:: Provided passage ::
# Deals on SD DVR



## JSLayton (Jul 23, 2007)

My Series 2 TiVo from DirecTV just died (I think). It won't detect a satellite signal on Tuner 1. I swapped cables, problem stayed with Tuner 1. I just did a reset everything to see if that helps. That is all I know to do, unless some of you know anything else.

Anyways, what kind of deals are ya'll getting on R15's, or should I try and get the HR20 to replace it in-case I get an HDTV in my bedroom later on?


----------



## gizzorge (Jul 31, 2007)

Well, you can always log into your account online, click UPGRADE EQUIPMENT, and then enter the DVR4U2 code in teh special offers box at the bottom. That will get you a free R15.

I think if you get the HR20, you have to get the HD Access with it. There are deals to be had on HR20s. Go here:

http://www.dbstalk.com/showthread.php?t=62089

That has the steps to get the free + $19 shipping offer. You may have to pester, but you may get it for free... especially if you've been a customer a while with no contract.


----------



## paulman182 (Aug 4, 2006)

Gizzorge is right on the money with his advice.

I got two R-15s with the code and have gotten two free HR20s in the last year simply by calling and asking.

:: Work instruction A ::
In the records, swap "lens line" for "intrinsics line" in the stretch from the line containing "This is a set" through the line containing "-0.004590, 0.714206, 0.482434]]", changing nothing else. Leave the pictures out of your answer.

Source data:
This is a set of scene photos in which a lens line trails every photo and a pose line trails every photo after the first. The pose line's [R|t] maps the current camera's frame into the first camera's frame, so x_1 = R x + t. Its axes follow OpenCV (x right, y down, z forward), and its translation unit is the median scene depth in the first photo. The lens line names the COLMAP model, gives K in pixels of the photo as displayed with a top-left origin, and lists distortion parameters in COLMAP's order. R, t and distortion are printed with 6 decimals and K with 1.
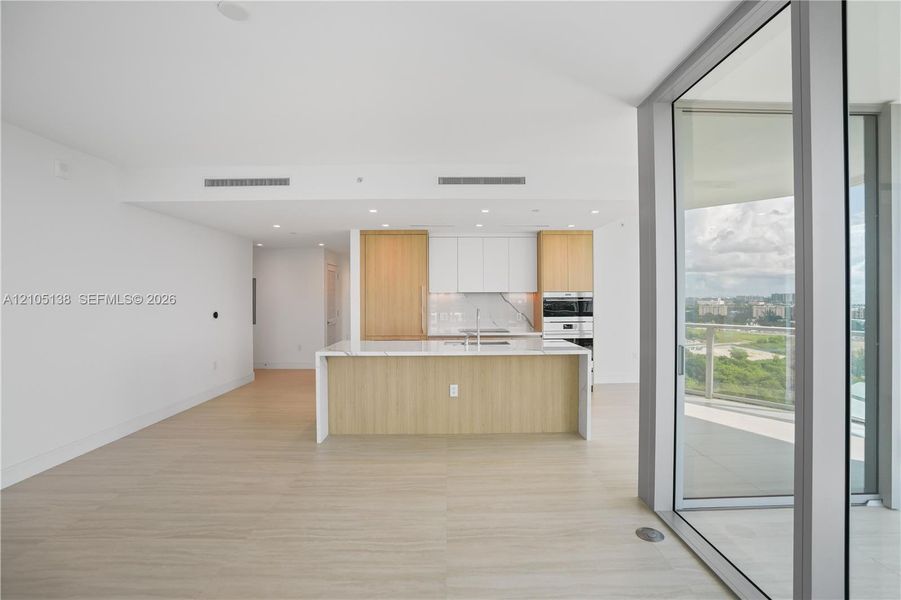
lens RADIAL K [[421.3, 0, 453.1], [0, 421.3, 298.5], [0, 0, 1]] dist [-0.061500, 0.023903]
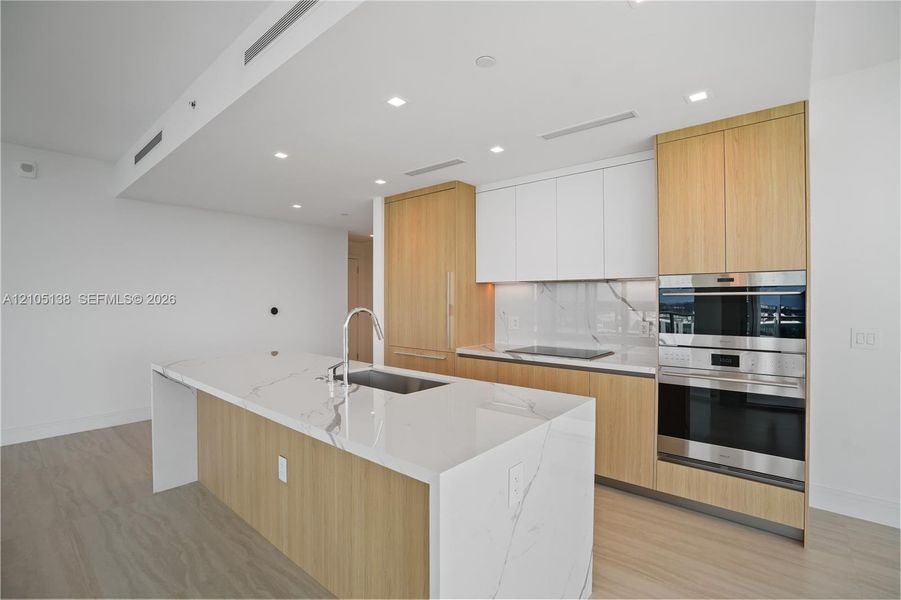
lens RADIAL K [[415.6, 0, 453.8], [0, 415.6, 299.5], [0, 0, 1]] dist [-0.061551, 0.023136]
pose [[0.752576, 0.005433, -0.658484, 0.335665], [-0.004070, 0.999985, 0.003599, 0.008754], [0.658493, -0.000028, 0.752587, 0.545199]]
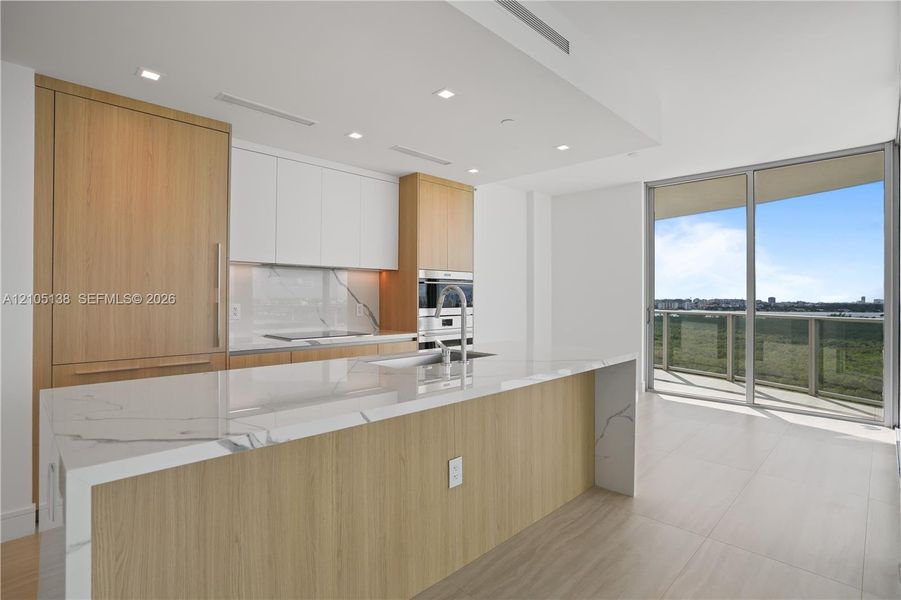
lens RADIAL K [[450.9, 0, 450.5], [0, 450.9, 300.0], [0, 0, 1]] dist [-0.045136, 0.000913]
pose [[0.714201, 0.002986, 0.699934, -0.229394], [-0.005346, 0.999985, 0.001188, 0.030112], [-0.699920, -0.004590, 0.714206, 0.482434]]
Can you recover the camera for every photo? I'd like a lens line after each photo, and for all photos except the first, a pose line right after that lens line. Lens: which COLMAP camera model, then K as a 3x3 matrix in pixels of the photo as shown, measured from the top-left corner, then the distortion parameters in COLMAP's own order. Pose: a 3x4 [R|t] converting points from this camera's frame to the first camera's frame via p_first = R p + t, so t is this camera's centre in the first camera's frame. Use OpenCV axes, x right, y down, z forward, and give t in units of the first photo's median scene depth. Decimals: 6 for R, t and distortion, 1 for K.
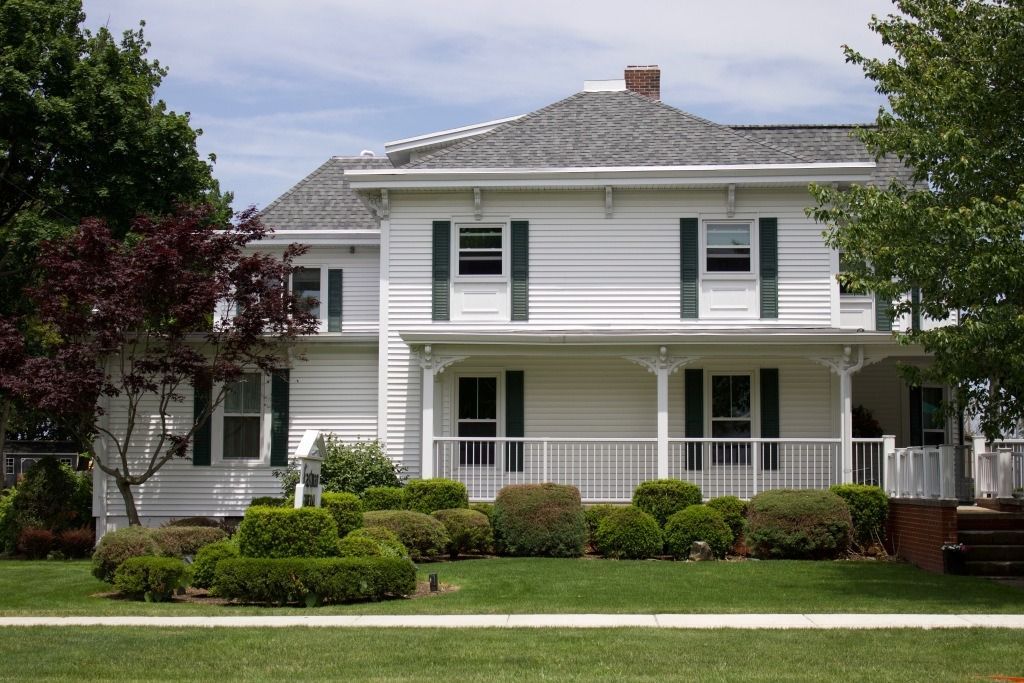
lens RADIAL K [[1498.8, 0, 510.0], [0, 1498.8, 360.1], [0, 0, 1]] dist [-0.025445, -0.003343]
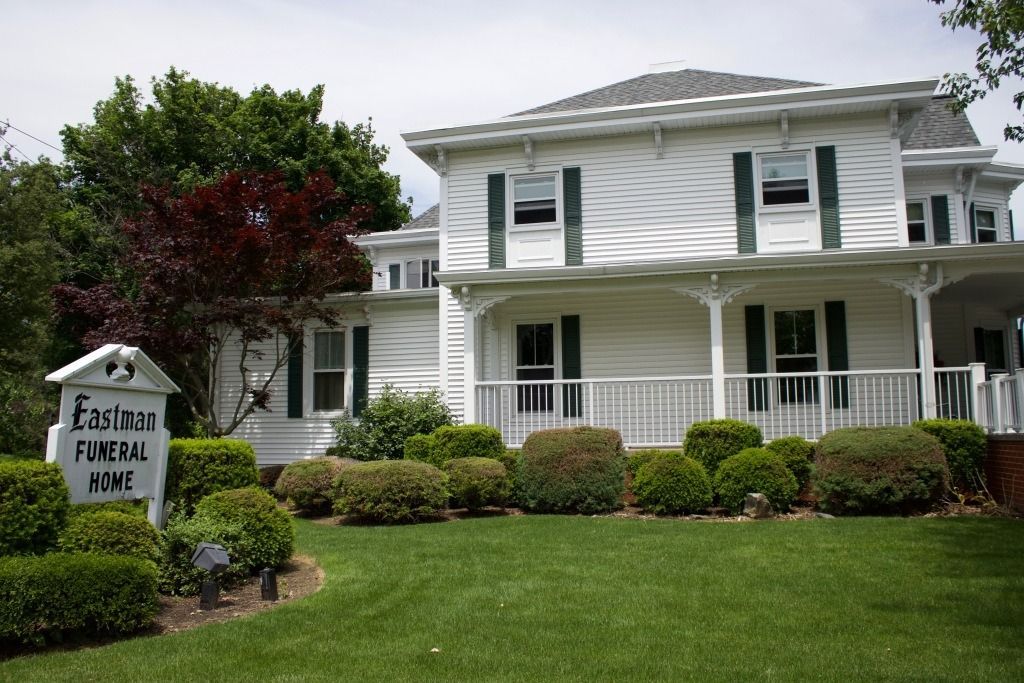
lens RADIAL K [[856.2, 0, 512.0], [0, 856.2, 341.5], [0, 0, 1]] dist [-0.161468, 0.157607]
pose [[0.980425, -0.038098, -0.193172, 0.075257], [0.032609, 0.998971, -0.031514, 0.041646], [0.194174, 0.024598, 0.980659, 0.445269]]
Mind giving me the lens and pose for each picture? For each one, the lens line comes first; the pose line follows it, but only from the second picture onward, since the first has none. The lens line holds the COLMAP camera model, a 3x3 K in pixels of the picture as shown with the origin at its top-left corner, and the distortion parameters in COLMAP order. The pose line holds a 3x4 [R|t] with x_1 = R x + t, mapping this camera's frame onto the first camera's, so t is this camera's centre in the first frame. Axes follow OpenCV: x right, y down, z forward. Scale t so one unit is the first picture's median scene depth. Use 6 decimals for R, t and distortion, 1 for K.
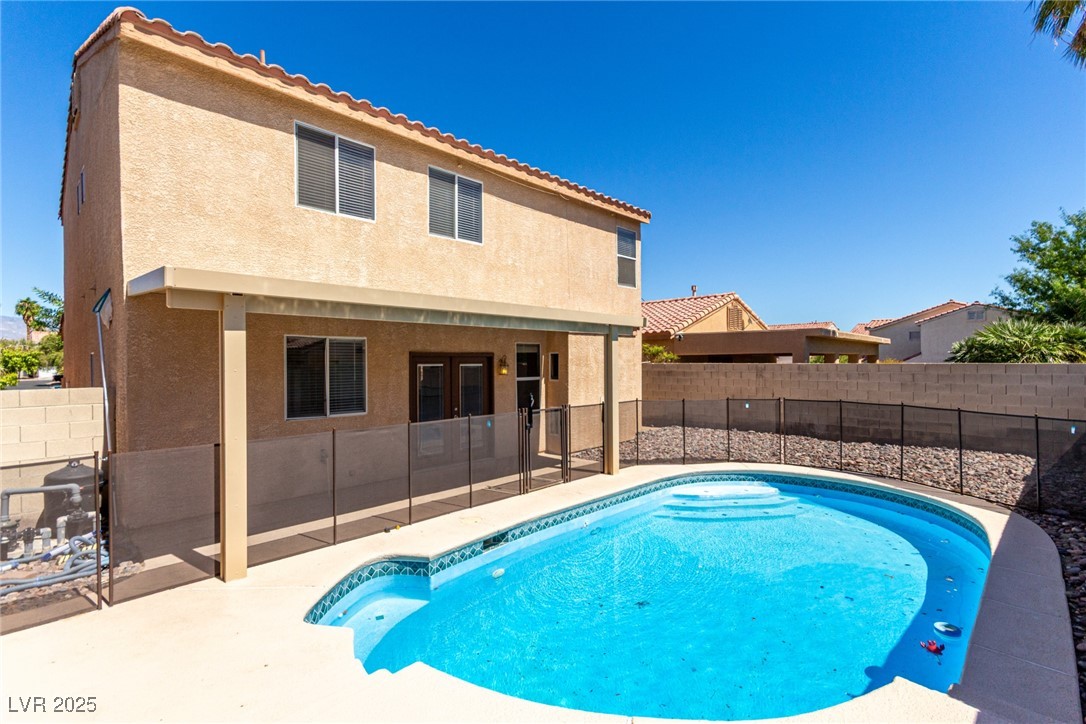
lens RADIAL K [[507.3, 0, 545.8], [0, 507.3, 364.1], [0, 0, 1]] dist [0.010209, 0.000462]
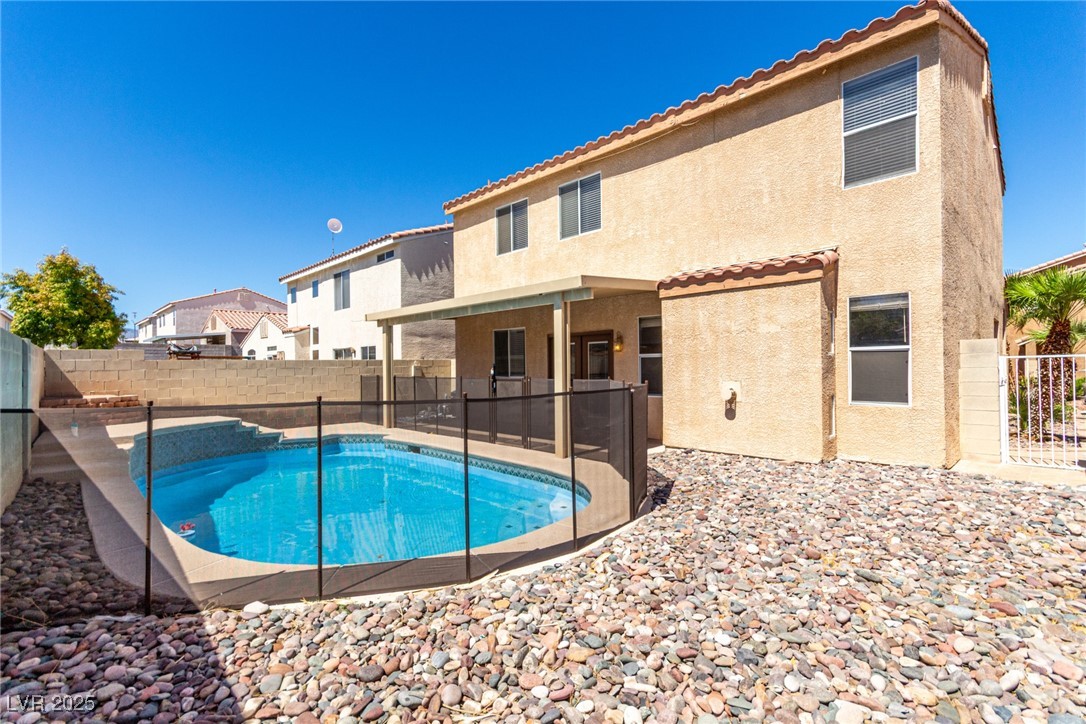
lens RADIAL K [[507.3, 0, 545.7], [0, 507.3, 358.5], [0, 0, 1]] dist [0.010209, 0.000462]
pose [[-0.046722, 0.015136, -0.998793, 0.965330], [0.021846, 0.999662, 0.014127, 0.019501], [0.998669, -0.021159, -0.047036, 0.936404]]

--

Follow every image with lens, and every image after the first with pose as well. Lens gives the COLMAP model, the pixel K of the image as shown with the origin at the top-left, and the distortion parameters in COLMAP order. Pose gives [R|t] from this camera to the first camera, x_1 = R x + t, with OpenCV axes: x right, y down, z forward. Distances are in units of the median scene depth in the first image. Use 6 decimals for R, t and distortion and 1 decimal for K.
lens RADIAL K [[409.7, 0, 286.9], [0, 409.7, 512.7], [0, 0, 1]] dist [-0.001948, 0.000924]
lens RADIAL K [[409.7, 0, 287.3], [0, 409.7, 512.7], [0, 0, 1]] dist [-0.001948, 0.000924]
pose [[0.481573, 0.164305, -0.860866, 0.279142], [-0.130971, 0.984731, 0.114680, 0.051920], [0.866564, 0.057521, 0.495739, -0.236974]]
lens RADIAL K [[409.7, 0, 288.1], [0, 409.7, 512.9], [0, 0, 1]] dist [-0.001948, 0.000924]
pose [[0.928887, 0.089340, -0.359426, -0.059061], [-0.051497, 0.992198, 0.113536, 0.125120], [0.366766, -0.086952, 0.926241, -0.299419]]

:: Work instruction B ::
In the DVR deals thread, shorten the paragraph beginning "My Series 2 TiVo from DirecTV" while keeping its main facts.

:: Task result A ::
This is a set of scene photos in which a intrinsics line trails every photo and a pose line trails every photo after the first. The pose line's [R|t] maps the current camera's frame into the first camera's frame, so x_1 = R x + t. Its axes follow OpenCV (x right, y down, z forward), and its translation unit is the median scene depth in the first photo. The intrinsics line names the COLMAP model, gives K in pixels of the photo as displayed with a top-left origin, and lists distortion parameters in COLMAP's order. R, t and distortion are printed with 6 decimals and K with 1.
lens RADIAL K [[421.3, 0, 453.1], [0, 421.3, 298.5], [0, 0, 1]] dist [-0.061500, 0.023903]
lens RADIAL K [[415.6, 0, 453.8], [0, 415.6, 299.5], [0, 0, 1]] dist [-0.061551, 0.023136]
pose [[0.752576, 0.005433, -0.658484, 0.335665], [-0.004070, 0.999985, 0.003599, 0.008754], [0.658493, -0.000028, 0.752587, 0.545199]]
lens RADIAL K [[450.9, 0, 450.5], [0, 450.9, 300.0], [0, 0, 1]] dist [-0.045136, 0.000913]
pose [[0.714201, 0.002986, 0.699934, -0.229394], [-0.005346, 0.999985, 0.001188, 0.030112], [-0.699920, -0.004590, 0.714206, 0.482434]]

:: Task result B ::
The poster's DirecTV Series 2 TiVo seems to have died because it detects no satellite signal on Tuner 1. Swapping cables didn't help, since the fault stayed with Tuner 1. A full reset is being tried, and the poster asks for any other ideas.